In this situation, real bananas and real macadamia nuts trump a completely virtual currency, even one that has a limited supply.

Moral Hazard of Bitcoin

Competing currencies are wonderful, but we still can speculate about how each one would function in a free society or a non-free society and which ones would out-compete the others under different circumstances.  Bitcoinesque currencies may or may not have a role in a surveilled, concentration camp society, where prisoners’ possessions and incoming care packages are continually plundered by the prison guards, but they may be lacking utility in a free economy.  Non-good virtual currencies have the “shortfall” that they don’t have legal tender laws to force their wide acceptance with guns as do imaginary state monies.  Modern man may have become used to these state plunder laws to the point that he may contemplate that non-good items can and do function as money, since he sees the state forcing this to happen around him.  But economic reality is different when people are allowed to function without the state mandates and threats, improving their lives in the process.

If society as a whole gets freer, or when pockets of freedom develop, there may also be a moral hazard that will affect Bitcoin holders.  They may begin to favor some level of statism that will preserve the value of Bitcoins by maintaining some of the perceived state plunder risk involved when dealing with real commodity exchanges in a free society.  The pressure of freedom on Bitcoin may reduce its value and motivate some intelligent holders to value state seizure actions that made this non-good currency so enticing in the first place.  There is a risk that Bitcoin holders may become tacit or vocal advocates of barriers to entry for commodity monies as those competing monies may reduce the value of their Bitcoin holdings in a freer or “opt-out” economy where people aren’t baring their souls to a plundering system.  Bitcoin holders – seeing their “wealth” dissipate in that context – may militate against the idea of real goods dominating as a medium of exchange.
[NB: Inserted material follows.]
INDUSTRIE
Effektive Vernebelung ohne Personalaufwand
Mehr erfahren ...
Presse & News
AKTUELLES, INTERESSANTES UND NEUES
State caused phenomena often have warped aspects to them because they are the outgrowths of, or response to, an evolving coercive or bubble-causing process.  But those things, which sometimes appear as a small previously unneeded detour around the state or as a larger widespread degradation in the human condition don’t always, or even usually, or possibly ever contribute to the long-term benefit of mankind when the specific state pressure ends or decreases.

And when the topic is money, it is one of utmost importance since money is one-half of most daily transactions and one of the primary means by which men express preferences and honor commitments during their lifetimes and across generations.  A temporary non-good mechanism that does not pass any real tangible value is a doubtful way to plan one’s future or to convey wealth to one’s heirs.

The doubts on long-term viability of Bitcoin become more relevant when more and more people opt out of state structures – as is common in Latin America – and begin to deal directly with each other without allowing a predatory third party to monitor and intervene in every transaction.